Mac R. took the notebook back from me and closed it. “My dad says boys can be architects, they can go into graphic design, or they can be advertising art directors. But they can’t be artists, because art is for girls.”
“No offense,” I said, “but your dad’s wrong. My uncle Conrad is an artist. He draws comic books. He did paintings of me and my sister that look exactly like us. He’s an amazing artist.”
&nb
sp; Mac R.’s eyes lit up. “He draws comic books? Because that’s what I want to do.” He got down on his hands and knees and pulled a box from under his bed. It had about two million sketch pads in it.
“I’m working on a comic book now, as a matter of fact,” he said, handing me one of the sketch pads. “It’s called ‘Derek the Destroyer.’ It’s about a guy who flies around at night stopping crimes and destroying evil stuff.”
I looked at a couple of pages. Mac R. was not only an excellent drawer of volcanoes, he could also draw comics. I’m not a big comic-book reader, even though my uncle Conrad is always trying to get me interested in them. But I could tell Mac R.’s were good.

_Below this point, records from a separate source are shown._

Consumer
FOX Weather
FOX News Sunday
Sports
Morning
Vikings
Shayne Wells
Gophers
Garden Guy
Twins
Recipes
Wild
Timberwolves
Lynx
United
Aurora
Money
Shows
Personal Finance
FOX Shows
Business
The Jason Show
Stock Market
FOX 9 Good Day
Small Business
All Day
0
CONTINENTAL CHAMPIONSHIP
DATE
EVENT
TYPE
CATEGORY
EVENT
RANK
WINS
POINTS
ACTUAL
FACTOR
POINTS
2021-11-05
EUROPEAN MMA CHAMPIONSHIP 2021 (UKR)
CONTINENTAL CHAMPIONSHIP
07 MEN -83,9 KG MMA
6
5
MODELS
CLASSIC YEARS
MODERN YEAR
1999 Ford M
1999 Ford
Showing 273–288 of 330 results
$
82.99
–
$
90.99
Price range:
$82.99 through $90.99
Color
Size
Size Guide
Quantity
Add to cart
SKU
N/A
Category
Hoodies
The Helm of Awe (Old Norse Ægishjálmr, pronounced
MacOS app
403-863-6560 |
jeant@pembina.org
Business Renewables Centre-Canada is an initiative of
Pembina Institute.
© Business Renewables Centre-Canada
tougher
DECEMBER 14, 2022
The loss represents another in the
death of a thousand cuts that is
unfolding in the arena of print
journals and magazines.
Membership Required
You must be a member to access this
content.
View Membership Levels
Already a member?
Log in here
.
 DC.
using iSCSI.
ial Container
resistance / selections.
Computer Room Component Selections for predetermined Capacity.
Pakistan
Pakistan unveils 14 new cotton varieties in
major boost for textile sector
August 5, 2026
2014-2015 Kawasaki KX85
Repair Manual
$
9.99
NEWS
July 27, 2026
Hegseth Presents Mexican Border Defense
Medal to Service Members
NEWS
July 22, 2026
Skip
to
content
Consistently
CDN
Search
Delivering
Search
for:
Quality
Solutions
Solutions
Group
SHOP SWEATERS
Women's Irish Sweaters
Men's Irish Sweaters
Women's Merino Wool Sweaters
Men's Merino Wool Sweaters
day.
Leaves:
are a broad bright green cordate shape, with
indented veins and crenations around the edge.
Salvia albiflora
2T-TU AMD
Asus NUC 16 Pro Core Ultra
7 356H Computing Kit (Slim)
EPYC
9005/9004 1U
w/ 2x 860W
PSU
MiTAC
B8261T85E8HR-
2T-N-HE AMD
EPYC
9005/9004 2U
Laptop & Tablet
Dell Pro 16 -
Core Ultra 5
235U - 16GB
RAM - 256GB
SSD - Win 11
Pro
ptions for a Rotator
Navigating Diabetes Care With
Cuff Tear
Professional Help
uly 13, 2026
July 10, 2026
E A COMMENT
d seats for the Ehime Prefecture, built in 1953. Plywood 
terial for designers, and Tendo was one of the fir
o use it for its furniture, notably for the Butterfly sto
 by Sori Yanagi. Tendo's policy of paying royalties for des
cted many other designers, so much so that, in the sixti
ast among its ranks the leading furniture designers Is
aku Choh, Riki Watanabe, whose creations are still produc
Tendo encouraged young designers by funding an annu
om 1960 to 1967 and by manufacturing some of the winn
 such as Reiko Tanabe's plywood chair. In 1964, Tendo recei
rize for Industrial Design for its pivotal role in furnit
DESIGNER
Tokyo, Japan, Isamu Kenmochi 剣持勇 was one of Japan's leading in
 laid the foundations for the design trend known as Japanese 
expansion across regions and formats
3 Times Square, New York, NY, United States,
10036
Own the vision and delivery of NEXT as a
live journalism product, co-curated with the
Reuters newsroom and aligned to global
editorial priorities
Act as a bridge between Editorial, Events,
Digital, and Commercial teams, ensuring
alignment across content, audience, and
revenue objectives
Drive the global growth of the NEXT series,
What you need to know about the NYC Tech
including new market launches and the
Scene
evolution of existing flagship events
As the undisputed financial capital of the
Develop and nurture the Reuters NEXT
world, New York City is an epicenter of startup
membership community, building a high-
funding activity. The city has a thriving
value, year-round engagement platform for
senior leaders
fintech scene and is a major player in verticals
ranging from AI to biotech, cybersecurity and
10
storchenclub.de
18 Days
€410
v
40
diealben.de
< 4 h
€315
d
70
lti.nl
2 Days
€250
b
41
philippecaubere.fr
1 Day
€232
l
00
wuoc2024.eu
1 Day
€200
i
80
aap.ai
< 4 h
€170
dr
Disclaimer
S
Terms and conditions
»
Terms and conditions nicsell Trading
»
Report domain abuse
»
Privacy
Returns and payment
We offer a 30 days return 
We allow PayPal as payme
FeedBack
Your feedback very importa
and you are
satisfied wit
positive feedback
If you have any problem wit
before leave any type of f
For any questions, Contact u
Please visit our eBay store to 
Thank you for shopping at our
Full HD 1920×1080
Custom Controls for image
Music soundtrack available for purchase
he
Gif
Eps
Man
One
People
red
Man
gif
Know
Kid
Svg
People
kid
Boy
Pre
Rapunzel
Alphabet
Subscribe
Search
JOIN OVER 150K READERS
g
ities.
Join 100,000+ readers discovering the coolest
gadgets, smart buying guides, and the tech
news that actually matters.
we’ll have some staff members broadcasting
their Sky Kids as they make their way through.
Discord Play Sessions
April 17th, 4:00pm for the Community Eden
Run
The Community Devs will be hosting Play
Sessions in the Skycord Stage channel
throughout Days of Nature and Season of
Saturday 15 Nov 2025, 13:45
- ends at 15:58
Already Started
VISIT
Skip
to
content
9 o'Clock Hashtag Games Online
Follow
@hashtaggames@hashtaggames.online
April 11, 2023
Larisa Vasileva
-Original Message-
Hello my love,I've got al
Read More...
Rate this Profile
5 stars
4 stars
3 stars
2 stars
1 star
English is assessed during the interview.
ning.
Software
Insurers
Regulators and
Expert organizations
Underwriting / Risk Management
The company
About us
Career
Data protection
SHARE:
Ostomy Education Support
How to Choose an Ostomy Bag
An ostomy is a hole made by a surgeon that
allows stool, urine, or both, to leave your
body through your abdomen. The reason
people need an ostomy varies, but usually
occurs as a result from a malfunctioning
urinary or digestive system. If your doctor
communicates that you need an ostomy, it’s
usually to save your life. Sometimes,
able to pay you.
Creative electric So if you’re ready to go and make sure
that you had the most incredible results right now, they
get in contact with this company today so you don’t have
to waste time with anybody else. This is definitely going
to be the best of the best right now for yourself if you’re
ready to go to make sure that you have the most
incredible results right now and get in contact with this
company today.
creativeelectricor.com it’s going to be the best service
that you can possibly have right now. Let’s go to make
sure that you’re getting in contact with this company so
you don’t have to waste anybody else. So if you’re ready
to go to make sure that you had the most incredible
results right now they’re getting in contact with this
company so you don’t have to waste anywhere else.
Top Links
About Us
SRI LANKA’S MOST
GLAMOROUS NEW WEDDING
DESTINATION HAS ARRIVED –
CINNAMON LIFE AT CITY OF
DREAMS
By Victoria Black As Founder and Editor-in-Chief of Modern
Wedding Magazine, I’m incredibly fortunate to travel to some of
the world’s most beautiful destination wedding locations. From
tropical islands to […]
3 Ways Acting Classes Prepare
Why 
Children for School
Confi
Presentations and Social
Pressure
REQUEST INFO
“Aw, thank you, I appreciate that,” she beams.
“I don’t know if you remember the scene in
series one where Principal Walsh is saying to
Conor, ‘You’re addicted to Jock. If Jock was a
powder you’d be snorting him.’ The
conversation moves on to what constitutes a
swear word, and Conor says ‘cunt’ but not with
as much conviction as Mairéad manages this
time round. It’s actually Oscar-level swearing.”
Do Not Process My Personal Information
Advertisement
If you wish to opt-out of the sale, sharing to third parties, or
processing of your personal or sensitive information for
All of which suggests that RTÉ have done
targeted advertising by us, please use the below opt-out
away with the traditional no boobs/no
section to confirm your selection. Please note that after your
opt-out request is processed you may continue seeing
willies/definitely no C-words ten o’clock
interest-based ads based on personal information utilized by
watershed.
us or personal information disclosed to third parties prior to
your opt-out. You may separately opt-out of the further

I noticed something at the end of one of the stories. It was a little signature in the corner of the last box. “Who’s Ben?” I asked.
Mac R. turned red. “That’s me.”
“Is that your comic-book artist name?”
“No,” he said. “That’s my real name. Mac is my middle name.” He picked up a robot action guy that was on his bed and twisted its arms into different positions. “Well actually, Peter is my middle name. Nobody calls me Mac except for people at school.”
I sat down on the bed. “Why? I mean, our class already had a Mac. It’s not like we need another one.”
Mac R. had gone back to his normal color for a few seconds, but now he was redder than ever. “It’s stupid. I don’t even know why.”
“There must be some kind of reason.”
“I just like the name Mac, okay? You don’t own it, you know. It’s not your real name either. You’re really Atticus or Maximus or something.”